The XX Factor

Everyone Wins When Men Look Better

Oh, what a difference a TV show can make! A couple of years ago, trend pieces discussing the men in their 20s and 30s who like to cut  nice, fashionable figures dismissed these men as emasculated “metrosexuals.” But the popularity and influence of the aesthetic of Mad Men intervened and now the very same “metrosexuals” are being used to shame older men who are still wed to their worn out T-shirts and Birkenstocks . I may be biased, being partnered with a man who enjoys looking sharp in a jacket and a tie, but I can’t help but applaud this new trend of applauding men for wanting to look good. If it took Jon Hamm in Brylcreem to get us here, so be it.

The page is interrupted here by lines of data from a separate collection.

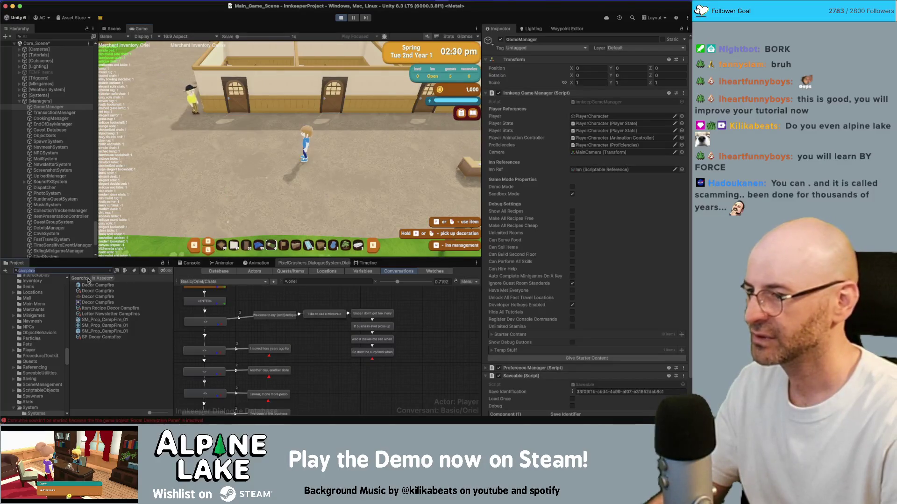
# - Give the player a Decor Campfire item from its Inspector
pyautogui.click(105, 291)
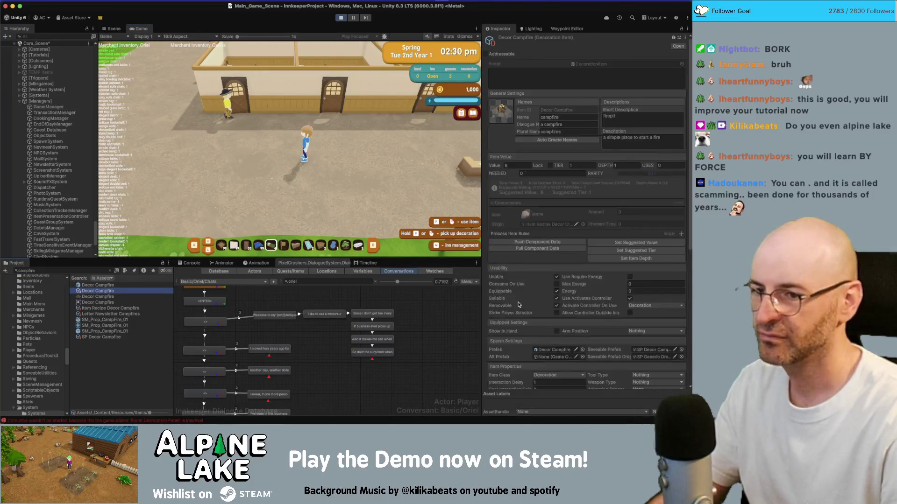
pyautogui.scroll(-10, 593, 327)
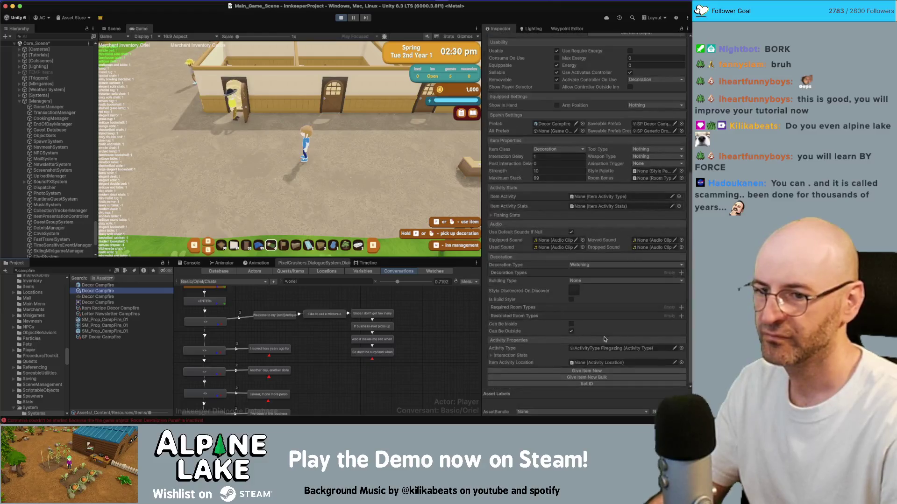
pyautogui.click(598, 372)
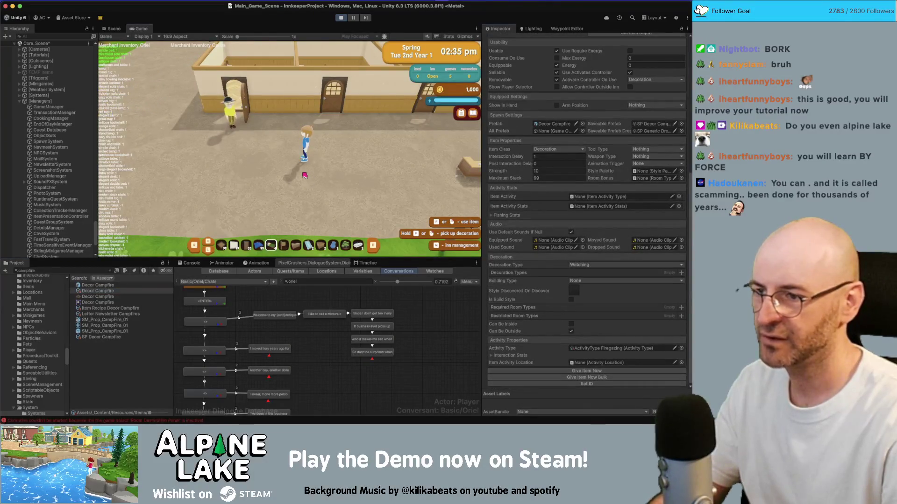
# - Dismiss the Decorating tutorial and place the campfire, then try adding wood to it, which fails
pyautogui.press('w')
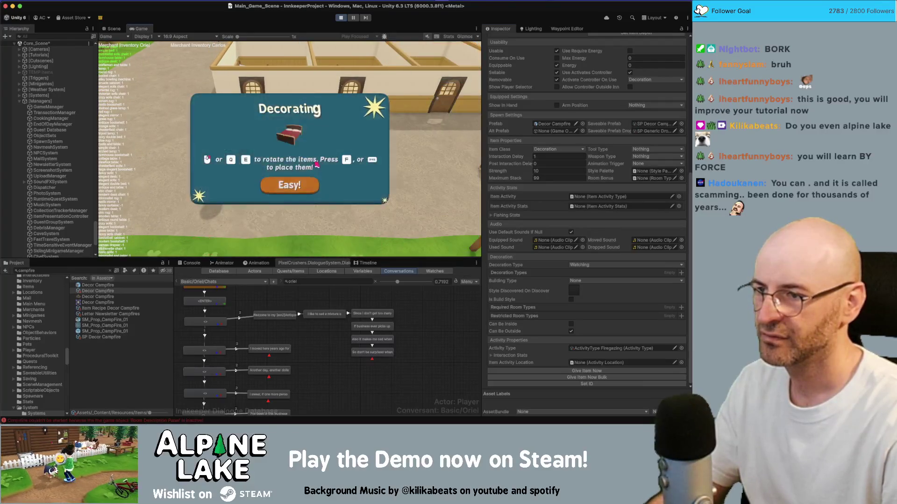
pyautogui.click(306, 186)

Not that I sneer at the revolution in casual dress of the ‘60s, exactly. For one thing, it introduced a great deal more variety into what one can wear, and nowadays it’s more just than hipsters who mix casual and not-casual clothing. (A tie with jeans, a band T-shirt with a skirt, etc.) I’m against oppression in all its forms, and the mandatory dressing up of the ‘50s was objectively awful and had to be thrown off. But what’s less discussed is how casual became a uniform and a mandate in the years since. Having recently moved to New York, I can say that it’s actually a relief to be able to wear heels and a skirt if I want to; Austin isn’t as hippie as it used to be, but it still is hippie enough that if you try to dress up to go out, people look at you funny and ask if someone died. This attitude is more common across the country than you’d think, which is why the dreaded Crocs managed to be a trend instead of being treated as clearly too ridiculous to be donned by anyone with dignity.

Even in places like Austin, though, recent years have seen a loosening up of the casual-at-all-costs mandate in clothing for both men and women, but as the article notes, men especially have been the beneficiaries. Mad Men probably has a lot to do with it, but the trend really predates the show. I credit a combination of hipsterdom and feminism-hipsters for putting a premium on self-expression through clothes and feminism for making it less shameful and emasculating for men to want to express their inner dandy.

In the years since the casual revolution of the ‘60s, men dressing up has always had a whiff of shame to it, as if a man who wants to look good is acting just a tad too ladylike for comfort, possibly because he’s doing what ladies do and considering what he looks like to the opposite sex. (Thus the term “metro.”) So of course the men taking leadership on the return of the tie and jacket are the men who care least about proving their manhood at all costs and find it fun to please the ladies. It’s when I go to suburban environments full of anxious masculinity expressed through guns and gas guzzlers that I still see men pushing the casual-at-all-costs look, where it’s not unusual to see women with full faces of make-up, hair done, and dresses on the arms of men wearing baggy shorts, baseball caps, and Crocs. But perhaps these women will get relief in a few years as the trend of men dressing a bit more nicely trickles down, as did organic food and hybrid cars before it.